The data also shows that the number of funded class actions in Australia is declining. Professor Morabito’s data indicates that funded class actions have decreased from 75% of all class actions in 2017 to 46% in 2021. The data published by King, Wood & Mallesons is very similar, showing that 30% of new class actions filed in the past 10 months were financed by third-party funders, down from 70% in 2017/2018. This trend begs the question of why the Government’s focus and regulatory efforts have focused so much on the supposed proliferation of funding in Australia.

A wrong-headed proposal for price controls

As we see so regularly today, misconstrued data is often the basis for missteps in public policy—none more so than the extraordinary suggestions being made for price controls in this space. In June 2021, a one-month consultation period commenced for the Government’s proposal to impose a 30% cap on law firm and funders fees in class actions.

Like most forms of arbitrary price controls, the proposal of a cap is a wrong-headed way of trying to achieve the goals claimed, and indeed will have unintended adverse consequences for Australians. First, the 30% cap has no data or empirical backing to explain how it was arrived at and why it is appropriate—across different types of class actions—given the evolving risks associated with prosecuting class actions in Australia. Second, the economic impact of any such cap will be to place downward pressure on settlement offers made by defendants and make many class actions uneconomic to fund. Third, no evidence has been provided to suggest that Australian courts have had any issue exercising their current powers to scrutinize, review and approve proposed settlements in Australian class actions, including the fees claimed by law firms and funders, and make nuanced assessments on a case-by-case basis.

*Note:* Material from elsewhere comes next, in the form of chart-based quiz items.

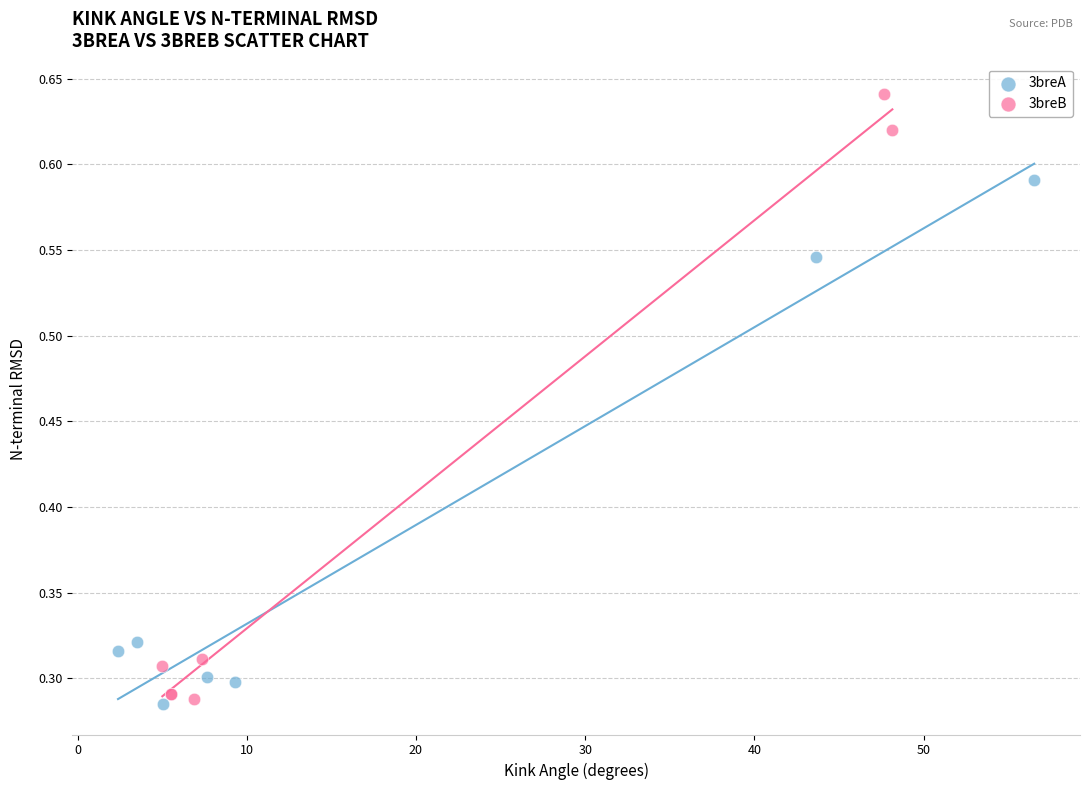

Which series has the widest spread of Y values?

3breB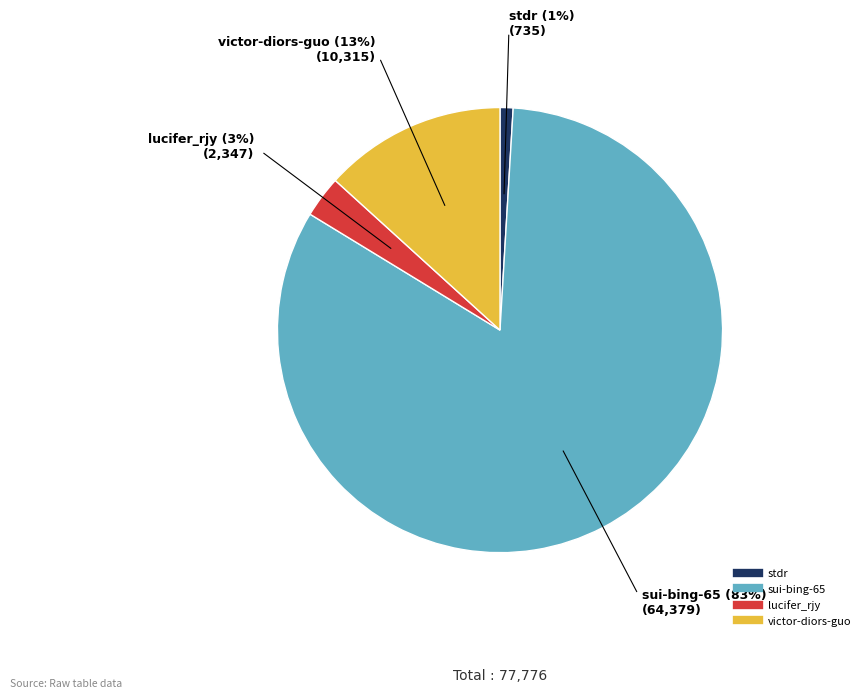

Which has a higher value, lucifer_rjy or sui-bing-65?

sui-bing-65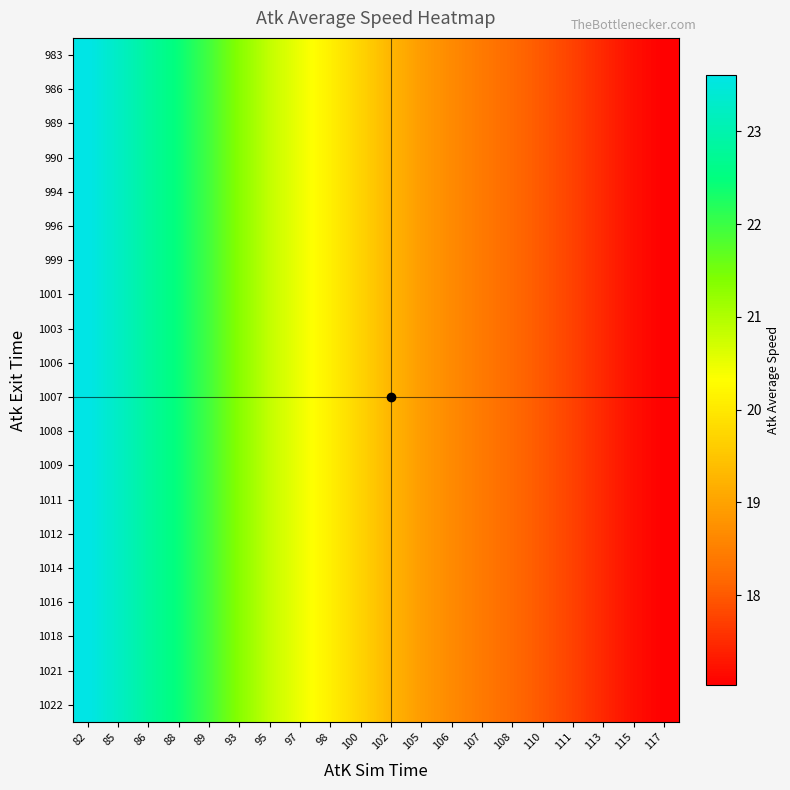

How many data points does each series have?

20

Ultimately, the proposal to set a cap at 30% and then potentially ratchet that percentage down via a “graduated approach” in purportedly less risky cases to “take into account the risk, complexity, length and likely damages award of settlement to flow from a case” invites the exact same arguments that will no doubt be made against this proposal for why any cap is inappropriate and fails to account for the risks specific to each case.[3] Furthermore, there is no basis for regulating from an assumption that the funding of class actions has become less risky in an environment where more class actions are now being prosecuted through trial and more costs and risks accompany the prosecution of class actions, including but not limited to the substantial additional costs and risks that flow from the Government’s new funder regulations and other proposed reforms.

It remains to be seen what consideration, if any, the Government will place on the many submissions that will be made on this proposal at the end of June by the various stakeholders involved in Australian class actions. One can only hope that they will, in particular, scrutinise the data about what is actually happening with shareholder class actions in Australia. Regardless of where one stands on the broader policy debate about the utility of class actions, the approach adopted last year of jamming through new regulations, that have been acknowledged as not being fit for purpose, prior to any submissions being made to the PJC should not be repeated.

 


[1] Vince Morabito, ‘Courts see record number of class actions as shareholder proceedings drop in significance’, Lawyerly (20 May 2021).

[2] Christine Caulfield, “Consumer class actions on the rise, as group proceedings hit financial year record”, Lawyerly, (25 May 2021).

[3] Australian Government, The Treasury, Attorney-General’s Department, “Guaranteeing a minimum return of class action proceeds to class members”, Consultation Paper, (June 2021).